The Compiler as a Refactoring Aid, by Tahir Hashmi

January 23, 2013

Recently, I sat down to refactor a Go application with a high-level design objective in place. The application had two conceptually separate entities implemented in different files but mashed into a single package. I needed to separate them out into their own packages. I wasn’t using an IDE — just Emacs with basic formatting and non-contextual auto-complete aids.

I started out by creating a new directory for the package to be split out and moved the files that contained most of the relevant code into that directory, without thinking of the consequences. I could just invoke the compiler and let it guide me through the process of fitting the pieces of the puzzle together. One of the nice features of modern compilers is that they don’t continue dumping out errors beyond a limit. This allows fixing a program in small steps, going by the changes in errors produced by the compilers.

The first thing the compiler told me about was all the variables that got hidden due to things being moved into a new package. While working that out, it also helped me discover that the interface being used by Entity A to access Entity B (one that moved to the new package) only had private methods. Whoa! This is a semantic issue, which automatic refactoring tools that help with moving code around or creating new classes etc., can’t deal with.

Next, I tried to access the invisible variables by importing the new package, but the compiler complained, “ import cycle not allowed“. Nice. I could work out the dependency tree and information passing after having separated the packages, instead of first figuring out the dependencies and then moving code. See how the compiler is guiding me toward better design as well?

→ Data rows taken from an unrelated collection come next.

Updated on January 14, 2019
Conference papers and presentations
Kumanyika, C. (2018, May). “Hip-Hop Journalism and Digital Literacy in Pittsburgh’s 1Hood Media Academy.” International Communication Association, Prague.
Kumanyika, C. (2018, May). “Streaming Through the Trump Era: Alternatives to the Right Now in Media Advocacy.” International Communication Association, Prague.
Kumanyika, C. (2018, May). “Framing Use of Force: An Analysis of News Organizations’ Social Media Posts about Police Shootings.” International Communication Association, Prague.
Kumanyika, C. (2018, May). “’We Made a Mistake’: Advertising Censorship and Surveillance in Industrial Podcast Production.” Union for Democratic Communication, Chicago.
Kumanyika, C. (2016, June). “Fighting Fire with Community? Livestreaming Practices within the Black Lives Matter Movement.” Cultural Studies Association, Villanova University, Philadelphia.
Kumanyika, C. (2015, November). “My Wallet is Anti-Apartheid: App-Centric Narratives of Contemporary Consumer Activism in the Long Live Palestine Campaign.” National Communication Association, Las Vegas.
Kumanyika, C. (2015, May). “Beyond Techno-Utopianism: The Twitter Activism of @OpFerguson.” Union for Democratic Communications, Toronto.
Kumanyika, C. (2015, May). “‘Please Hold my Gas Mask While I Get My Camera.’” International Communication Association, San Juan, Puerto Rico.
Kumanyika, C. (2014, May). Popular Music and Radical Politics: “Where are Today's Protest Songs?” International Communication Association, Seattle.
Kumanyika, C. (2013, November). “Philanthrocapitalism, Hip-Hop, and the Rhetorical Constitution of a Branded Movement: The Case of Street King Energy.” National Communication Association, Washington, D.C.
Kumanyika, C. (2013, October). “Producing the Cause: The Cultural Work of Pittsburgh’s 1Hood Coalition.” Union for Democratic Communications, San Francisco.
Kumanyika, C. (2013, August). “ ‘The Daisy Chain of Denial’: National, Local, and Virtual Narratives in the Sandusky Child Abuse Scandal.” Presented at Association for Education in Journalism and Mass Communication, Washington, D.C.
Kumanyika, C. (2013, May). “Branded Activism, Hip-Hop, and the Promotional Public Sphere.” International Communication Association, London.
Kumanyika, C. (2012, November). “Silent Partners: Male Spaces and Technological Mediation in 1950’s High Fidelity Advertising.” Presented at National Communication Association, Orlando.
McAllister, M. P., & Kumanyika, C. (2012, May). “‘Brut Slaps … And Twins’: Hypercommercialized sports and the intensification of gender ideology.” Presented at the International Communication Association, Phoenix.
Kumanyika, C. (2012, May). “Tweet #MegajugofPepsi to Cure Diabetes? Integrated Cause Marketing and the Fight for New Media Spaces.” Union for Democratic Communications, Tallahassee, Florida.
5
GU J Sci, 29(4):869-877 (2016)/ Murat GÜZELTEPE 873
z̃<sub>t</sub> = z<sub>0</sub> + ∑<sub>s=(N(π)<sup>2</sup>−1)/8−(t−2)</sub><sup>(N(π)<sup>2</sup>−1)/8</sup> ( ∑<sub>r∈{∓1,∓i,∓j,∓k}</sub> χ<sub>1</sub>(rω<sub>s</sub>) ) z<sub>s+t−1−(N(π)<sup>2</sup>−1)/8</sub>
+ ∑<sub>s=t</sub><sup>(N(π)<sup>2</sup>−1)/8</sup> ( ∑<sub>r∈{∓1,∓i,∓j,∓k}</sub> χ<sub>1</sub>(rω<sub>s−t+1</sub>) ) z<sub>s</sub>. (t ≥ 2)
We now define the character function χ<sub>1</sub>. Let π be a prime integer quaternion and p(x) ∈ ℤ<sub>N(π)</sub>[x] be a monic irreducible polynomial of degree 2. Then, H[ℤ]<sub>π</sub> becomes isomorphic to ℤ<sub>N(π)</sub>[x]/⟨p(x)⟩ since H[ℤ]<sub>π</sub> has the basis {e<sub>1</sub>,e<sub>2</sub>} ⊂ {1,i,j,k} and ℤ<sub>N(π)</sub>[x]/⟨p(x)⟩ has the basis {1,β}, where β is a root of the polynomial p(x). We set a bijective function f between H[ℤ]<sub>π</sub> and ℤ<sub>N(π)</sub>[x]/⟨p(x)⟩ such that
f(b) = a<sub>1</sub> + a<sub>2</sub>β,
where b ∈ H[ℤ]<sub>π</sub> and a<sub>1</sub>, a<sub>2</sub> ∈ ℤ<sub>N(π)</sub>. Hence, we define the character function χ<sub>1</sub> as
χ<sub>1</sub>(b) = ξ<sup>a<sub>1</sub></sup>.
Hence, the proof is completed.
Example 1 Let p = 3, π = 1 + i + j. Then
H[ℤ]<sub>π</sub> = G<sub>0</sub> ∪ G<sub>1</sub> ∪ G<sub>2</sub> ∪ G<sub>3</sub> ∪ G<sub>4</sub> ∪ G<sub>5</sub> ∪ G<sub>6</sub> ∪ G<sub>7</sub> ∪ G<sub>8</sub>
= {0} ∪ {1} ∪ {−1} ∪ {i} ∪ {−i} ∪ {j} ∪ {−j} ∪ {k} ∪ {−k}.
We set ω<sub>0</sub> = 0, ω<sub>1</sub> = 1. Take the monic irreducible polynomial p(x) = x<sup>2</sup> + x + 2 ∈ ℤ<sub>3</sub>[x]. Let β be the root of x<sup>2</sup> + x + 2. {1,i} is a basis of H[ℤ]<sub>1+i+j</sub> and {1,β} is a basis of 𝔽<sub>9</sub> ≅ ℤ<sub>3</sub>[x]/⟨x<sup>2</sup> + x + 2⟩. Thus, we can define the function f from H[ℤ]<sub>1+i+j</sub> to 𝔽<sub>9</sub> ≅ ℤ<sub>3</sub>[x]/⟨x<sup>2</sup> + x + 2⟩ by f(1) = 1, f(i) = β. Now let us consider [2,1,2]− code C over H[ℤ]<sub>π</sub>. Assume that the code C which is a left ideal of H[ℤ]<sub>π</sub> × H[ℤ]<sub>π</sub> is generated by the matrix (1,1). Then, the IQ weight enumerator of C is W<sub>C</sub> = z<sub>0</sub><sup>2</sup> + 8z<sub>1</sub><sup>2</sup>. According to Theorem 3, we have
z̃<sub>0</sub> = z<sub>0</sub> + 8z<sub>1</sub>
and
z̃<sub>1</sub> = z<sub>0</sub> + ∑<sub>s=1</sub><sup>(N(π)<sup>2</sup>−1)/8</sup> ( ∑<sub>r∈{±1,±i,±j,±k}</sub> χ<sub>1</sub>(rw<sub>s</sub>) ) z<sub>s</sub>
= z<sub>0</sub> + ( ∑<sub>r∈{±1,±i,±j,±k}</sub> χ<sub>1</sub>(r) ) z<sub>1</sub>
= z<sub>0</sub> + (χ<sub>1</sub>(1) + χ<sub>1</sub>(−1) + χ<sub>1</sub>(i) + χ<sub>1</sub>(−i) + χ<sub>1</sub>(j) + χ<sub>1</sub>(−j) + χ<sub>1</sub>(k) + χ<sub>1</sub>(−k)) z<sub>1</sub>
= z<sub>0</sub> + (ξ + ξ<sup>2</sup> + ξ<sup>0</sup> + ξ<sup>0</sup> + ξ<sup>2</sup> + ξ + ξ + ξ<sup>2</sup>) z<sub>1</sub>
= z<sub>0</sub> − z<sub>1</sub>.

At this point, some of you might think this is a daft way of going about refactoring and I should have worked out the entire design on paper before touching the code. But is it daft, really? Here’s what refactoring guided by a “good” compiler is allowing me to do:

It lets me access code as I’m working out a design. Any design or refactoring done without referring to code is prone to be erroneous.
It ensures that I don’t miss out on a code path. The compiler checks more code paths than I can bother to follow in my mind and it reveals problems with those paths.
It allows me to do top-down refactoring. I make the big, disruptive change that satisfies my design objective first, and the compiler guides me through the details of making that change work.
It allows me to evaluate the impact of different design decisions on code immediately, instead of having to guess.
The best thing, though, is that I reduce the mental context to be carried. This is a significant benefit since it allows me to refactor in smaller sessions. I can commit partially fixed code and carry on from where I left the last time. I don’t need to remember what needed to be done because the compiler reminds me about it.

I followed roughly the same refactoring practices while coding with interpreted languages, but having to execute the program to find errors added a level of complexity, not to mention more of print/step-through debugging. It also left more for manual code inspection to ensure all corners were covered since having 100% code coverage in tests is not always feasible.

Using a compiler that does static analysis just improves the whole process considerably. Using a compiler along with a high productivity language like Go makes it fun as well!